Se o tratamento da tensão que percorre a constituição das relações sociais modernas nos é familiar e distingue a vida intelectual das nações formadas no bojo da ruptura do nexo colonial, a obra de Canclini formula um lugar conceitual para o problema, com a noção de hibridação. Dito de outro modo, o conceito de hibridação confere uma espécie de dignidade analítica à compreensão dessas realidades movediças, revelando “processos socioculturais nos quais estruturas ou práticas discretas, que existiam de forma separada, se combinam para gerar novas estruturas, objetos e práticas” (Canclini, 2015, p. XIX. Grifos do autor). Nessa perspectiva, o trato de fenômenos híbridos, que não podem ser tomados na acepção de “fusões sem contradições”, torna-se método, ou seja, erige-se em arcabouço teórico-analítico apropriado à reflexão de tipos históricos que discrepam das experiências dominantes, referências empíricas da literatura clássica. Por essa razão, o travejamento fundamental da reflexão de Canclini confere-lhe a condição de autor vigoroso e original. 

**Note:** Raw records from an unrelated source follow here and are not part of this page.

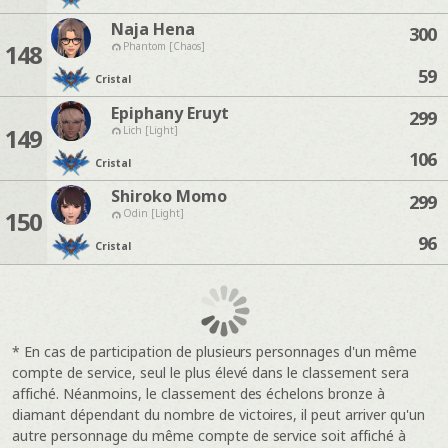
Naja Hena
300
148
Phantom [Chaos]
59
Cristal
Epiphany Eruyt
299
149
Lich [Light]
106
Cristal
Shiroko Momo
299
150
Odin [Light]
96
Cristal
* En cas de participation de plusieurs personnages d'un même
compte de service, seul le plus élevé dans le classement sera
affiché. Néanmoins, le classement des échelons bronze à
diamant dépendant du nombre de victoires, il peut arriver qu'un
autre personnage du même compte de service soit affiché à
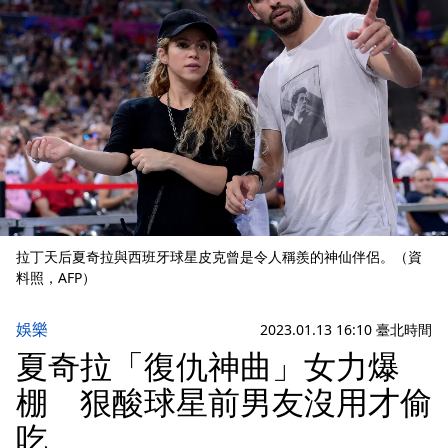
拉丁天后夏奇拉與西班牙球星皮克曾是令人稱羨的神仙伴侶。（資
料照，AFP）
娛樂
2023.01.13 16:10 臺北時間
夏奇拉「復仇神曲」女力爆
棚 狠酸球星前男友沒用才偷
吃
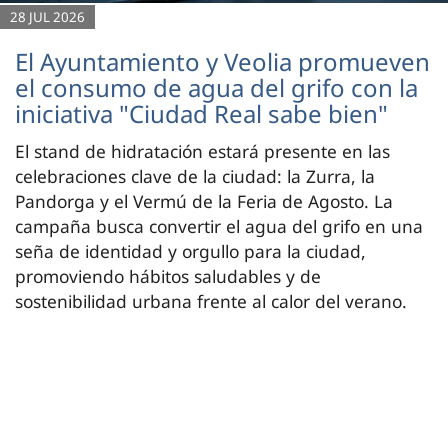
28 JUL 2026
El Ayuntamiento y Veolia promueven
el consumo de agua del grifo con la
iniciativa "Ciudad Real sabe bien"
El stand de hidratación estará presente en las
celebraciones clave de la ciudad: la Zurra, la
Pandorga y el Vermú de la Feria de Agosto. La
campaña busca convertir el agua del grifo en una
seña de identidad y orgullo para la ciudad,
promoviendo hábitos saludables y de
sostenibilidad urbana frente al calor del verano.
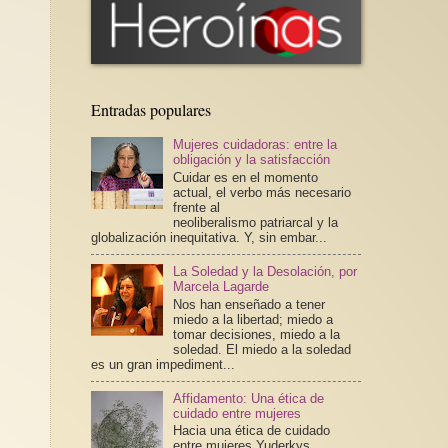
Entradas populares
Mujeres cuidadoras: entre la
obligación y la satisfacción
Cuidar es en el momento
actual, el verbo más necesario
frente al
neoliberalismo patriarcal y la
globalización inequitativa. Y, sin embar...
La Soledad y la Desolación, por
Marcela Lagarde
Nos han enseñado a tener
miedo a la libertad; miedo a
tomar decisiones, miedo a la
soledad. El miedo a la soledad
es un gran impediment...
Affidamento: Una ética de
cuidado entre mujeres
Hacia una ética de cuidado
entre mujeres Yuderkys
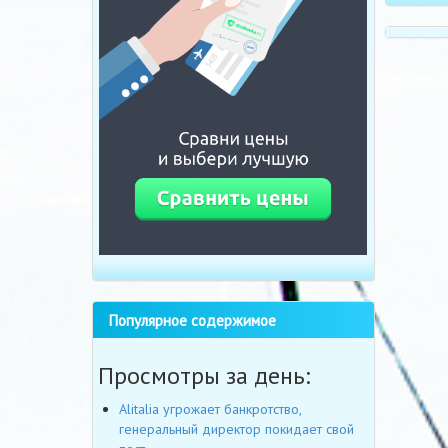
Популярное содержимое
Просмотры за день:
Alitalia угрожает банкротство,
генеральный директор покидает свой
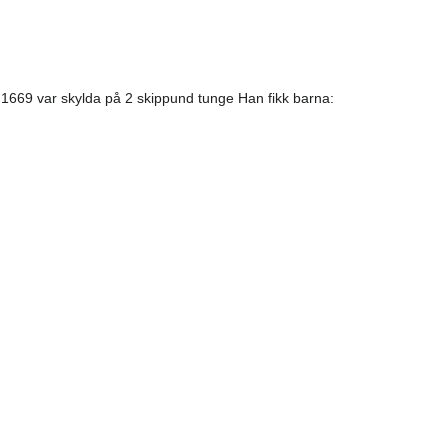
 1669 var skylda på 2 skippund tunge Han fikk barna:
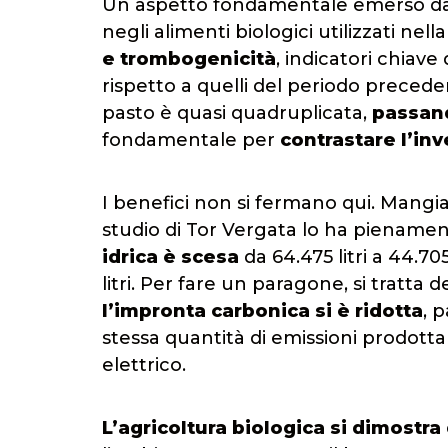
Un aspetto fondamentale emerso dallo
negli alimenti biologici utilizzati nel
e trombogenicità
, indicatori chiave
rispetto a quelli del periodo preceden
pasto è quasi quadruplicata,
passand
fondamentale per
contrastare l’in
I benefici non si fermano qui. Mangi
studio di Tor Vergata lo ha pienamen
idrica è scesa
da 64.475 litri a 44.70
litri. Per fare un paragone, si tratta
l’impronta carbonica si è ridotta
, 
stessa quantità di emissioni prodot
elettrico.
L’agricoltura biologica si dimostr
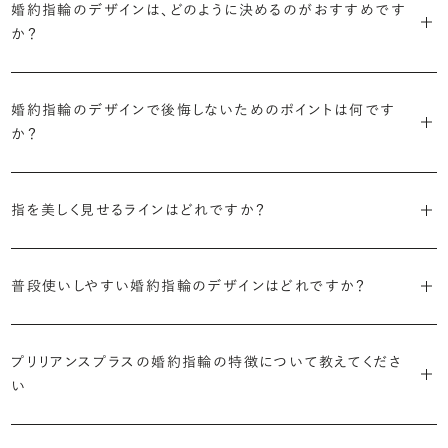
婚約指輪のデザインは、どのように決めるのがおすすめです
に留めた王道のデザイン「ソリティア」です。
リリアンスプラスでも不動の人気を誇ります。
か？
さらに、指に沿うアームの部分はまっすぐなストレートの形状が、素材
・「サイドストーン」
婚約指輪の決め方としては、以下の4つを意識するのがおすすめで
はプラチナがよく選ばれています。
主役のダイヤモンドの横に小ぶりなメレダイヤモンドでアクセントを添
婚約指輪のデザインで後悔しないためのポイントは何です
す。
えたデザイン。愛らしい雰囲気が楽しめます。
か？
婚約指輪の人気デザインランキングを見る
・順番に絞り込んでみる
・「エタニティ」
3つのポイントがあります。
まずはデザインの種類（ソリティア／サイドストーン／エタニティ等）を
リングに沿ってダイヤモンドが並ぶ華やかなデザイン。“永遠”を意味す
指を美しく見せるラインはどれですか？
絞り、次にアームのフォルム（ストレート／ウェーブ／V字）と素材（プ
るという点でも人気があります。
1つ目は結婚指輪との重ね付けを想定してデザインを選ぶこと、2つ目
ラチナ／ゴールド）を選ぶ流れがスムーズです。
S字やV字などを描く「ウェーブ」のデザインだと、より指が長く美しく
はライフスタイルに合った普段使いのしやすさを確認すること、3つ目
・「パヴェ」
普段使いしやすい婚約指輪のデザインはどれですか？
見えやすいと言われています。
は実物を指に着けて見え方を確かめることです。
・年齢を重ねても似合うリングを目指す
リングに小粒のダイヤモンドを敷き詰めた豪華で存在感あるデザイ
流行に左右されないデザインであること、そして年齢を重ねた手にも
ン。手元にしっかりと存在感を添えてくれます。
ダイヤモンドを留める爪の高さを低めにすることで、日常使いしやすく
しかし、指を美しく見せるデザインはその人の手の骨格によって変わっ
ブリリアンスプラスのショールームでは、すべてのデザインを、心ゆく
似合う適度なボリュームがあることが理想的です。
プリリアンスプラスの婚約指輪の特徴について教えてくださ
なります。ブリリアンスプラスでは、普段の生活の中でも婚約指輪を楽
てきます。ぜひ、所要時間30秒のブリリアンスプラスオリジナル診断を
までじっくりと試着していただけます。
・「ヘイロー」
い
しく身に着けていただけるよう、全てのデザインが高さを抑えて作られ
活用して、ご自身にぴったりのラインを探してみてください。
・着用シーンを想像して選ぶ
主役のダイヤモンドの輪郭をメレダイヤモンドで取り囲んだデザイン。
ています。
日常的に身に着けたいのか、お出かけの時だけ身に着けたいのか
ショールームで婚約指輪を試着する
華やかなデザインをお好みの方から非常に人気です。
・自分で組み合わせるオーダーメイド
婚約指輪診断を試してみる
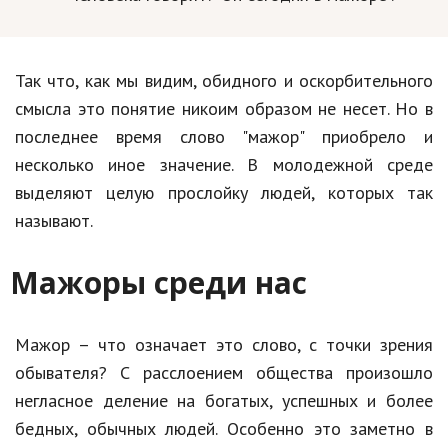
Природа
Образование
Так что, как мы видим, обидного и оскорбительного
Наука и технологии
смысла это понятие никоим образом не несет. Но в
последнее время слово "мажор" приобрело и
несколько иное значение. В молодежной среде
выделяют целую прослойку людей, которых так
называют.
Мажоры среди нас
Мажор – что означает это слово, с точки зрения
обывателя? С расслоением общества произошло
негласное деление на богатых, успешных и более
бедных, обычных людей. Особенно это заметно в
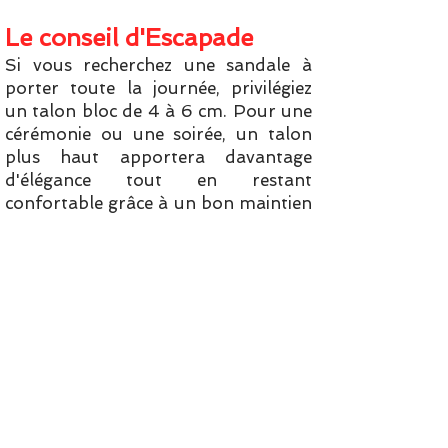
Le conseil d'Escapade
Si vous recherchez une sandale à
porter toute la journée, privilégiez
un talon bloc de 4 à 6 cm. Pour une
cérémonie ou une soirée, un talon
plus haut apportera davantage
d'élégance tout en restant
confortable grâce à un bon maintien
du pied.
Questions fréquentes /
FAQ
Les sandales à talon sont-
elles confortables pour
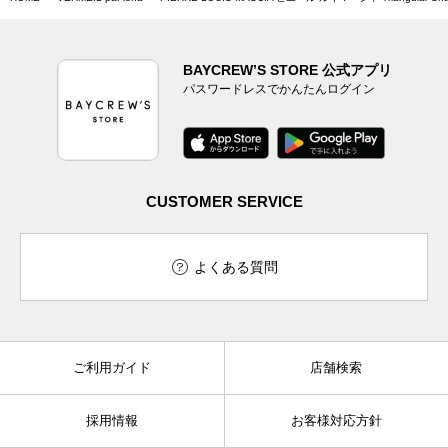
BAYCREW’S STORE 公式アプリ
パスワードレスでかんたんログイン
CUSTOMER SERVICE
よくある質問
ご利用ガイド
店舗検索
採用情報
お客様対応方針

Caberia, ainda, aproximar a construção dos problemas de pesquisa do antropólogo da condição dos intelectuais latino-americanos. Necessariamente ilustrados, mas instados a elucidar os dramas das suas sociedades, a vida intelectual nesses países combina “localismo e cosmopolitismo”, solução criada por Antonio Candido na apreciação do que denominou de lei geral da literatura brasileira. A rigor, mestre Candido ofereceu um lugar para enquadrar o dilema letrado em contextos periféricos, que pode ser elucidado na expressão de Sérgio Buarque de Holanda, em Raízes do Brasil, na frase lapidar sobre o “desterro na própria terra”. O conceito de hibridação é análogo aos anteriores, pois exprime, concomitantemente, uma sorte de deslocamento, a do intelectual moderno, porém imerso em questões discrepantes do padrão. Néstor García Canclini – que foi obrigado a se exilar no México, após o golpe militar de 1976 na Argentina – revela consciência desse trânsito inseguro que cinzela o destino das sociedades latino-americanas; sobretudo inscreve o seu pensamento no rol dos nossos grandes mestres.


Canclini, Néstor García. Culturas híbridas. Estratégias para entrar e sair da modernidade. 4ª ed., São Paulo, Edusp, 2015.